Convivo con personajes tan dispares como Donald Trump, Gabriel Rufián o cualquiera que sea noticia. Intento estar a todo lo que sale, desde los temas más actuales hasta otros más atemporales.

 

Lo hago desde una perspectiva informativa, sin perder esa mirada crítica con la que aportar algo diferente a lo habitual.

 

Sociedad, cultura, política, economía... Cualquier tema es bienvenido para dar un enfoque nuevo a temas de actualidad, que afectan a todos

 

Mi trayectoria

Creo que soy periodista desde que nací, o eso dice mi madre. Desde ese momento hasta ahora han pasado muchas cosas.

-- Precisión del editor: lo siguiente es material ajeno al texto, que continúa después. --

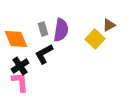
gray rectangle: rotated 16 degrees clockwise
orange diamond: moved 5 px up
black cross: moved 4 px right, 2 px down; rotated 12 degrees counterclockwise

Soy de Azuébar, un pueblecito de apenas 300 personas del interior de Castellón y, aunque estudié, entre en mi querida ‘terreta’ (Grado en Periodismo por la Universitat Jaume I) y Salamanca (Máster en Comunicación e Información Deportiva por la Universidad Pontificia de Salamanca), aprendí la profesión en la Agencia EFE, donde cubrí los Juegos de Río 2016, los de Tokio 2020, los de París 2024, así como también los Juegos Olímpicos de Invierno de Pieongchang 2018 y de Pekín 2022. Además, cubrí los Mundiales de fútbol de Rusia 2018 y Qatar 2022.

 

Por otra parte, abrí una extensa etapa como autónomo en la que he colaborado con ‘El Independiente’, el ‘Playas de Castellón, la ‘Revista Volata’, ‘Súper Deporte’, ‘Yo Soy Noticia’ o ‘Ciclo 21’, antes de aterrizar en el Huffington Post. 

 

Si alguna vez me necesitas y no me encuentras, búscame en una pista de tenis. Te puedo recomendar la mejor novela negra de cada país y hablar durante horas del cine de los 80 y 90. Ah, por cierto, acierto todas las preguntas naranjas del Trivial.